Il existe une Italie insulaire (Sardaigne, Sicile) et méridionale qui plaît beaucoup aux Français, aux Allemands et aux Anglo-Saxons. Ils y trouvent à la fois un foutoir monstre et du soleil ! C’est cette Italie qu’on voit au cinéma, dont l’industrie vient de Rome, et avec laquelle on entretient une certaine familiarité malgré sa distance et son exotisme. En ce moment, les romans napolitains d’Elena Ferrante ont beaucoup de succès. Même lorsqu’on parle d’une littérature vraiment intéressante, comme Roberto Saviano, Ferrante et des auteurs sardes, subsiste cette image de carte postale en arrière-plan. La distance permet de ne pas tellement se mettre en jeu alors que l’Italie du Nord et du Centre s’avère beaucoup plus proche de nous. Une partie de l’Italie a été française et ce qui s’y est passé de Bonaparte à Napoléon III se révèle largement de notre responsabilité. Turin, Gênes et Parme ont gardé une influence française. Or cette Italie attire moins et a été beaucoup moins publiée. À ma modeste échelle, je rééquilibre un peu la balance en publiant des auteurs du nord-est, tels que Vitaliano Trevisan et Marco Mancassola, respectivement originaires des villes vénitiennes de Vicence et Padoue. Leurs œuvres me séduisent notamment en termes d’écriture.

* TÂCHE 1:
Répondez à ces questions sur l'extrait sur l'Italie :
(a) Quelles îles sont citées comme exemples de l'Italie insulaire ?
(b) De quelle ville vient l'industrie du cinéma italien ?
(c) De quelles villes sont originaires Vitaliano Trevisan et Marco Mancassola ?
* TÂCHE 2: Reprenez l'extrait sur l'Italie juste après sa dernière phrase, dans le même ton.
Les entrées n'ont aucun lien avec l'extrait sur l'Italie.

* DONNÉES À ANALYSER:
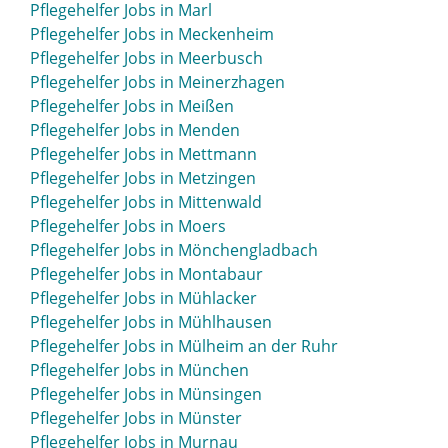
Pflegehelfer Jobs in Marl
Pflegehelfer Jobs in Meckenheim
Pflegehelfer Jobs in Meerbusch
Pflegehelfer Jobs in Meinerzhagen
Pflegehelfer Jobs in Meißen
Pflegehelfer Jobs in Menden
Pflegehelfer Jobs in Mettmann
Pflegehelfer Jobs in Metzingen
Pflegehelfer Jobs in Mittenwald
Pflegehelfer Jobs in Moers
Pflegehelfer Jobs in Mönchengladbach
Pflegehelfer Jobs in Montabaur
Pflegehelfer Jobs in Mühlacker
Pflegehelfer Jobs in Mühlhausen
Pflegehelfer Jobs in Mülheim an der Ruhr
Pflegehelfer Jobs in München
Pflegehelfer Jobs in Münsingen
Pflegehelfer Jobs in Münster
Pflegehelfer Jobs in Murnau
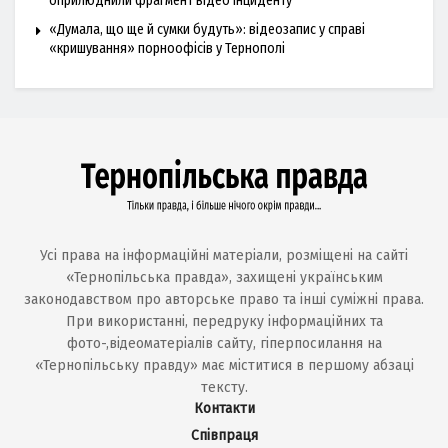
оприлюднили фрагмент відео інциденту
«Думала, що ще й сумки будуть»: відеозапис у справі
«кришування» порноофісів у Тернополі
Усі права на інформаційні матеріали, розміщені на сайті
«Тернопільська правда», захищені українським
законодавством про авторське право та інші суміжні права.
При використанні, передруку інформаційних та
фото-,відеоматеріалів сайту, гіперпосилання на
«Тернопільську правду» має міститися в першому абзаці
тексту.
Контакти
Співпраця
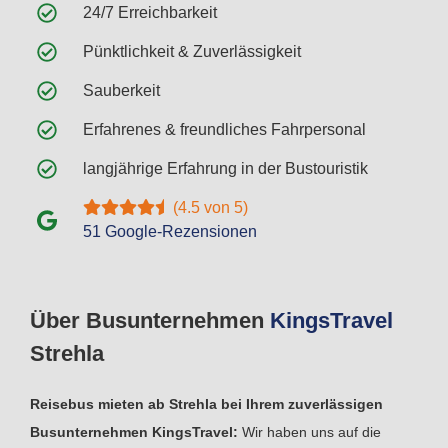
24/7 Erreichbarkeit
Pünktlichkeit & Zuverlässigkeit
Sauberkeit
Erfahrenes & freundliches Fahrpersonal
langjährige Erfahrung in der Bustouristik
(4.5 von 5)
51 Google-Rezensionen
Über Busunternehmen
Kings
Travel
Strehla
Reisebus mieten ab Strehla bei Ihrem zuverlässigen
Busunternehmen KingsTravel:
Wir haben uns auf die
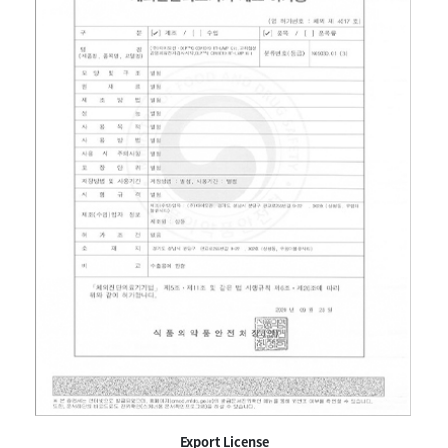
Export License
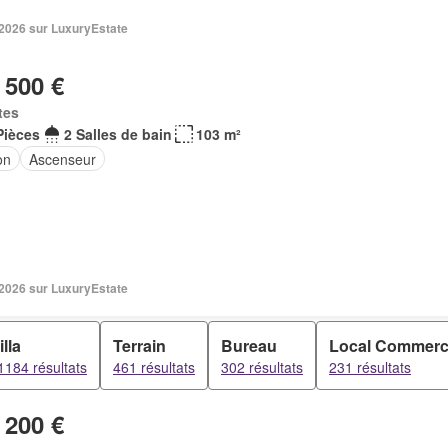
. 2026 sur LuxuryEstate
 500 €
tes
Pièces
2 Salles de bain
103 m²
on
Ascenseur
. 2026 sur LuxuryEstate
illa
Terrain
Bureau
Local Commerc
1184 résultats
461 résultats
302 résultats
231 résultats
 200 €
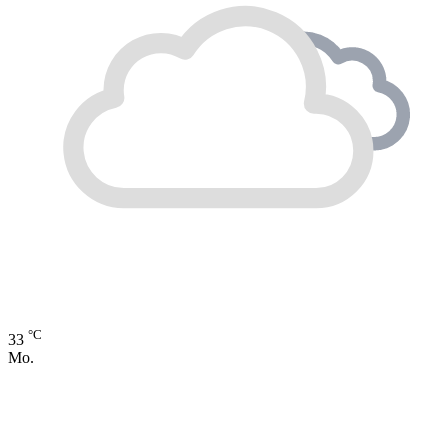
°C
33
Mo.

--

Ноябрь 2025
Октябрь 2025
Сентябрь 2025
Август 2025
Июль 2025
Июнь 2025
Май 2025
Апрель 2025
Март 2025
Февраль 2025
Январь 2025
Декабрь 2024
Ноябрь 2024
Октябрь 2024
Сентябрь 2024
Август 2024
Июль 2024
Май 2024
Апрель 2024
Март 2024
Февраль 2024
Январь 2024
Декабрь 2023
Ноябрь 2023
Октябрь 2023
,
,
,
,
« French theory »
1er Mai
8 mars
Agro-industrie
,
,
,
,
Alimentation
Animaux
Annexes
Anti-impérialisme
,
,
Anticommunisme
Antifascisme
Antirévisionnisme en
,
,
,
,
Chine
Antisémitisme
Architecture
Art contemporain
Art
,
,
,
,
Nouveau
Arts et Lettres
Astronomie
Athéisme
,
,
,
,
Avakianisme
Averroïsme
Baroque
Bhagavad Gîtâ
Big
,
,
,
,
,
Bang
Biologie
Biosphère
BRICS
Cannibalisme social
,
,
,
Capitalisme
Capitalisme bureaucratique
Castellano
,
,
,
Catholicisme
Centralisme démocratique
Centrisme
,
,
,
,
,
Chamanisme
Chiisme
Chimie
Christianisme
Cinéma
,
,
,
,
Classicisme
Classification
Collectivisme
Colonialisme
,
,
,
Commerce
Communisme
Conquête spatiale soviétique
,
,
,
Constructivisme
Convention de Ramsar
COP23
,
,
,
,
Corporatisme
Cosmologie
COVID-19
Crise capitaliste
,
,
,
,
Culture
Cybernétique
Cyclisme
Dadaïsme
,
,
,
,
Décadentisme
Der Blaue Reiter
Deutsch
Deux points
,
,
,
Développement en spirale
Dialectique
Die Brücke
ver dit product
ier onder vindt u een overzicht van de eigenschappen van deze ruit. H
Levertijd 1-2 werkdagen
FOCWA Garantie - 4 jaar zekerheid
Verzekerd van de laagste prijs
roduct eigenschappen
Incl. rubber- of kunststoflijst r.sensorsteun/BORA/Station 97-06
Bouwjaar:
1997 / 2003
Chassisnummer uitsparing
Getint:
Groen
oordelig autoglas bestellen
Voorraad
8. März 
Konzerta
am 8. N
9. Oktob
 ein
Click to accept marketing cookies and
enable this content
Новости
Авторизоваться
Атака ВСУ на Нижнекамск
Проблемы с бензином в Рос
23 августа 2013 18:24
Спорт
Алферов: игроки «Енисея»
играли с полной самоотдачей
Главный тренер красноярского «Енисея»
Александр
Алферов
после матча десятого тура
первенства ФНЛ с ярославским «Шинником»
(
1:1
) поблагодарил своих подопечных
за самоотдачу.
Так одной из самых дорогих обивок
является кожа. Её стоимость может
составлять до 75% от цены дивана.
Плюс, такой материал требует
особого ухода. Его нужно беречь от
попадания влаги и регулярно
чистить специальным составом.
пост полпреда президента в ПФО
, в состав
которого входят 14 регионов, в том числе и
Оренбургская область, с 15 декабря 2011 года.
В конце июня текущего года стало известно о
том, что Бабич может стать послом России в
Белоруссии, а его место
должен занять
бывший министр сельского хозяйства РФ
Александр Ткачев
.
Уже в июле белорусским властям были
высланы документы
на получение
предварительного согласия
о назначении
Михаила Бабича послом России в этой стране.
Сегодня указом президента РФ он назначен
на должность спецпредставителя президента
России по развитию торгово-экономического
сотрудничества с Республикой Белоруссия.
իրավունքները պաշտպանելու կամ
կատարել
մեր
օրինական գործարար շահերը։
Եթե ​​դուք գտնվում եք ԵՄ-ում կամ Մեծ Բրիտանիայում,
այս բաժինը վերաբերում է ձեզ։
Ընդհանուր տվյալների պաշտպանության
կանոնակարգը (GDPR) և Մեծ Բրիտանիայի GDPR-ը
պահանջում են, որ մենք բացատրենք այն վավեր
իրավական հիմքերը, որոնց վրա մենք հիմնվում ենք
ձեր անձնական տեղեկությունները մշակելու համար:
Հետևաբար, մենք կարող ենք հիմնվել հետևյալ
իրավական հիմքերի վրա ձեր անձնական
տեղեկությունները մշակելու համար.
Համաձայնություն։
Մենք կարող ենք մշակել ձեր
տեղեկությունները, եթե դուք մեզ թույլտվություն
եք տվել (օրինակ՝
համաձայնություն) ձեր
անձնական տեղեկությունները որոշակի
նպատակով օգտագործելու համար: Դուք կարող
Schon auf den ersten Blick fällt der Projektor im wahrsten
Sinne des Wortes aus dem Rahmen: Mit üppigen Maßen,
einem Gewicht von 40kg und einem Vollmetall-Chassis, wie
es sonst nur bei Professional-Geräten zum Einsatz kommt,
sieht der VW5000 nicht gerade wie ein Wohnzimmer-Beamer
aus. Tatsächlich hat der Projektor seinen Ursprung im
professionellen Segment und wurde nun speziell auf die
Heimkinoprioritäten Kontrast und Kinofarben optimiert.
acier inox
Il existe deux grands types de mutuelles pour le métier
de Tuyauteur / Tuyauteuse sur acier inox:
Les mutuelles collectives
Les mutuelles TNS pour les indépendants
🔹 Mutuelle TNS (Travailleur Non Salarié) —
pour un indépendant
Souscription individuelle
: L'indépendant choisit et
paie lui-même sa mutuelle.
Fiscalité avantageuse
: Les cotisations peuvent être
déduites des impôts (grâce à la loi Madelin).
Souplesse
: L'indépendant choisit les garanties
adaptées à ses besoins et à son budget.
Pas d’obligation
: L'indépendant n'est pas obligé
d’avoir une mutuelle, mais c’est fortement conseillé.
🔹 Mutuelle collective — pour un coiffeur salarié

* RÉSULTAT 1:
(a) La Sardaigne et la Sicile.
(b) De Rome.
(c) Vitaliano Trevisan est originaire de Vicence, et Marco Mancassola de Padoue.

* RÉSULTAT 2:
C’est-à-dire ?
Les dialectes existent partout en Italie, mais leur influence est encore plus forte au sud. Cet ancrage local imprègne l’italien de façon à produire une langue plus méridionale et plus lourde qui m’intéresse moins. Or la langue italienne existe. Elle vient du toscan. J’aime beaucoup un auteur comme Trevisan parce qu’il écrit dans un italien très pur, malgré sa maîtrise du dialecte. À l’instar de Mancassola et Garlini, Trevisan épure son italien des influences dialectales de façon à atteindre une langue intéressante par son efficacité même.
N’est-ce pas un tropisme typiquement français que de fantasmer une langue unifiée épurée de toute scorie dialectale ?
Je le confesse volontiers. Mais les expressions dialectales dressent un écran de fumée de folklore, avec des jeux sur la langue qui posent de sempiternelles questions de traduction. Quand on emploie une certaine langue, c’est pour raconter un certain type de choses. À une langue dialectale correspond le plus souvent un type de récit local et non universel. Or les Italiens ont autre chose à nous dire sur eux-mêmes et sur le monde. Ainsi, si on compare Trump à Berlusconi, c’est bien la preuve que l’Italie a vécu des événements qui sont ensuite survenus ailleurs.
Reprenons d’ailleurs l’histoire italienne où nous l’avons laissée. Plusieurs de vos dernières parutions – Caterina Bonvicini, Le pays que j’aime, Gian Mario Villalta, Inferno.com, Alessandro de Roma, Tout l’amour est dans les arbres – retracent le destin de personnages en situation d’ascension sociale dans l’Italie des années 1980 à aujourd’hui. Comme pendant les Trente Glorieuses en France, le très long règne de la démocratie chrétienne après-guerre a-t-il vu l’ensemble de la société s’enrichir et adhérer au mythe du progrès ?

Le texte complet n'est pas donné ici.